The difficult part is to actually figure out what has caused the differences.
This is easier if the anatomical differences are focal. If the differences
are of a more global nature, then a mass-univariate procedure such as
statistical parametric mapping will not model them especially well and
results would be difficult to interpret. Global shape differences would best
be modelled with a multivariate procedure. Unfortunately, the results of
such multivariate procedures can not be easily communicated.
If you take a look at the contrast image, then you'll see how multivariate the
differences are. For fMRI data, the contrast images are usually pretty
uniform except for a few discrete regions. Often, VBM data produce contrast
images that encode a whole pattern of difference. Only some of this pattern
is reported in the form of a few blobs. These are the bits that survive
after dividing the pattern by the residual standard deviation and
thresholding.
Within science, we use a model until a better one comes along. Multivariate
approaches have been around for a while, but haven't really cought on because
they don't produce a nice table of blobs. The mass-univariate approach
currently dominates because researchers can at least attempt to localise
differences within this framework and these localised differences are easily
communicable (if not necessarily interpretable). A truly multivariate
approach does not attempt such localisation. It just models the differences.

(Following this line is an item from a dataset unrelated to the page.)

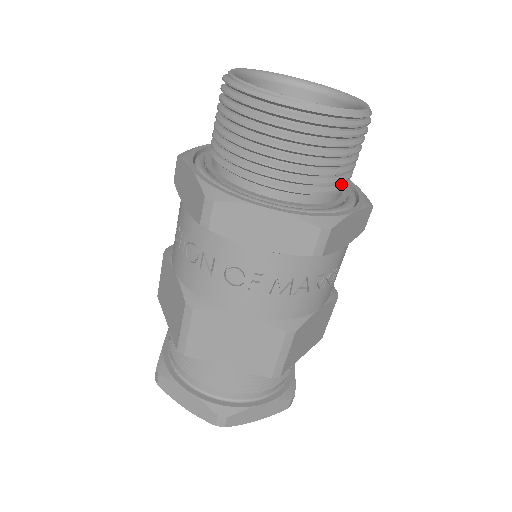
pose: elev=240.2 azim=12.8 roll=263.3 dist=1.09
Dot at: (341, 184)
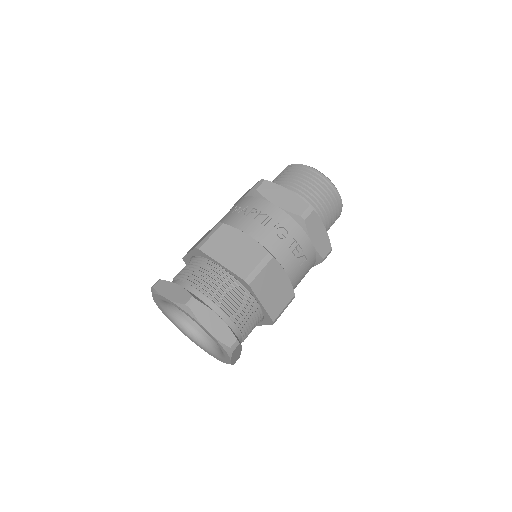
Dot at: (296, 193)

Sometimes these models of difference can be visualised (linear methods), but
not in the form of discrete blobs. Sometimes they can not easily be
visualised (nonlinear methods).
My views may be biased (because I normally only hear about things that don't
work so well), but I am tending towards favouring multivariate approaches
over the mass-univariate ones. They have the potential to characterise any
differences much better. The problem is that they are a bit of a black box,
so understanding the mechanism of how such a model model separates brains of
one group from those of another is not so straightforward.